### SOURCE DATA
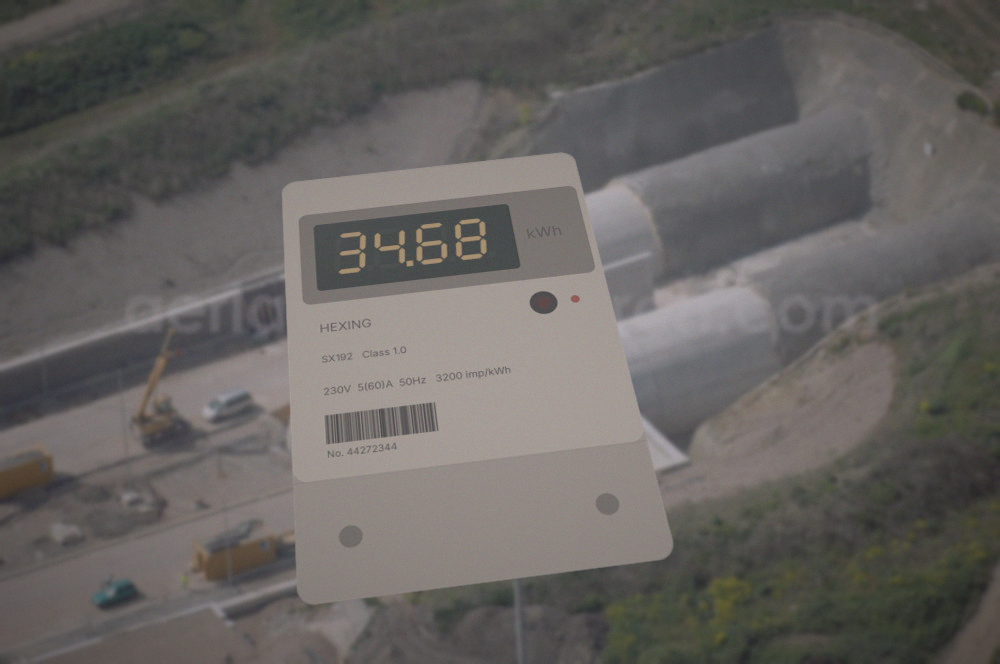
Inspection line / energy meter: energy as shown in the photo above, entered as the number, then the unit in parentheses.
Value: 34.68 (kWh)
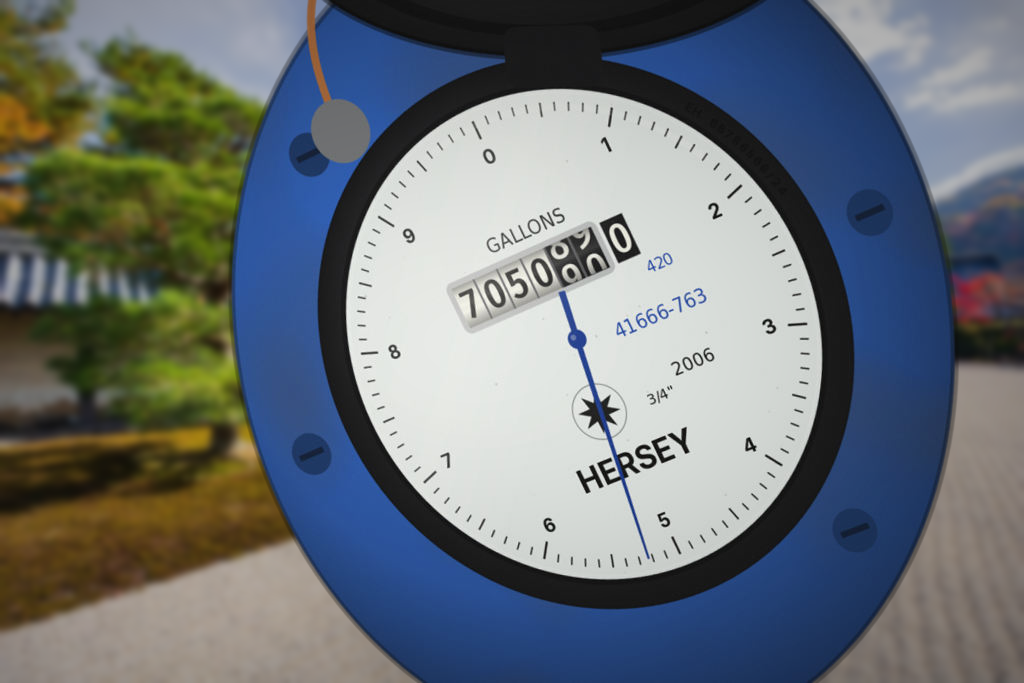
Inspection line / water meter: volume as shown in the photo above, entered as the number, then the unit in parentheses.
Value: 7050895.2 (gal)
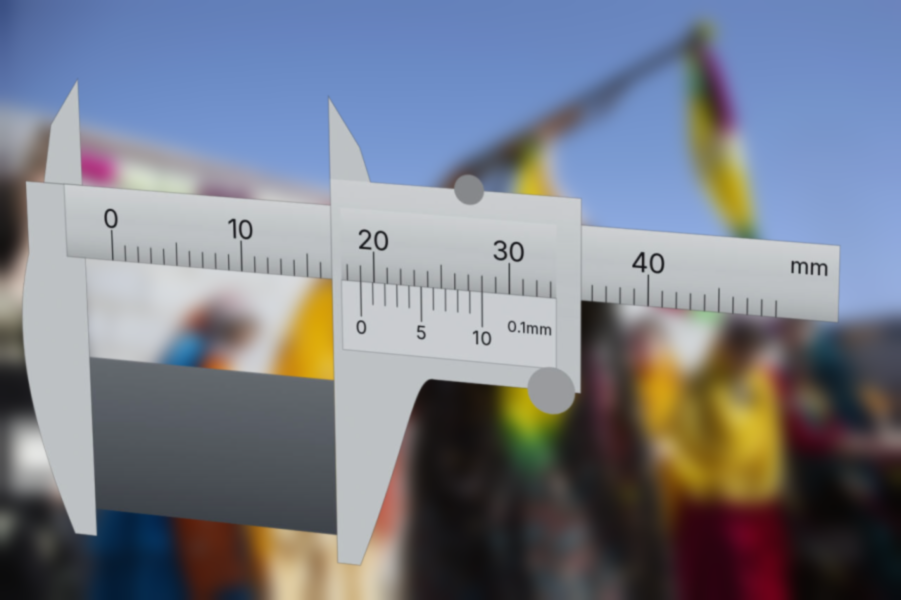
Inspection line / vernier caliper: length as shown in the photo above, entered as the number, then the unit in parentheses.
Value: 19.0 (mm)
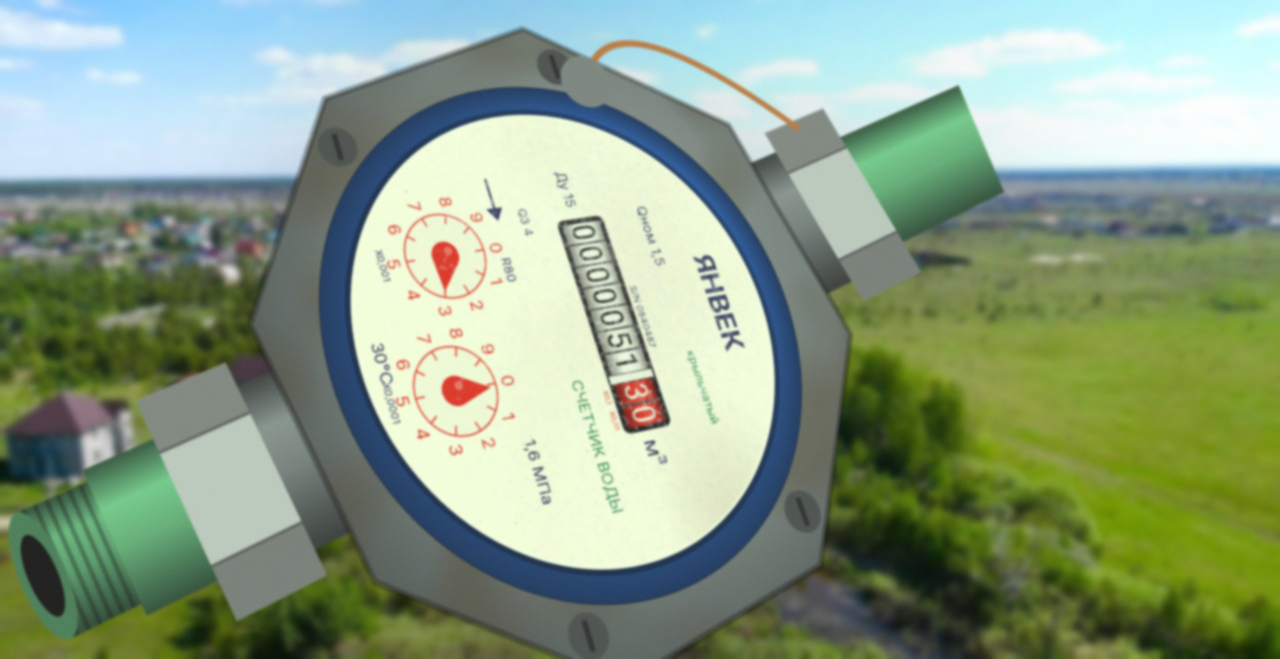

### REQUIREMENT
Rewrite all the records above with "recorded as" substituted for each "entered as", leaving everything else unchanged and leaving out the pictures.

### TASK OUTPUT
Inspection line / energy meter: energy as shown in the photo above, recorded as the number, then the unit in parentheses.
Value: 34.68 (kWh)
Inspection line / water meter: volume as shown in the photo above, recorded as the number, then the unit in parentheses.
Value: 7050895.2 (gal)
Inspection line / vernier caliper: length as shown in the photo above, recorded as the number, then the unit in parentheses.
Value: 19.0 (mm)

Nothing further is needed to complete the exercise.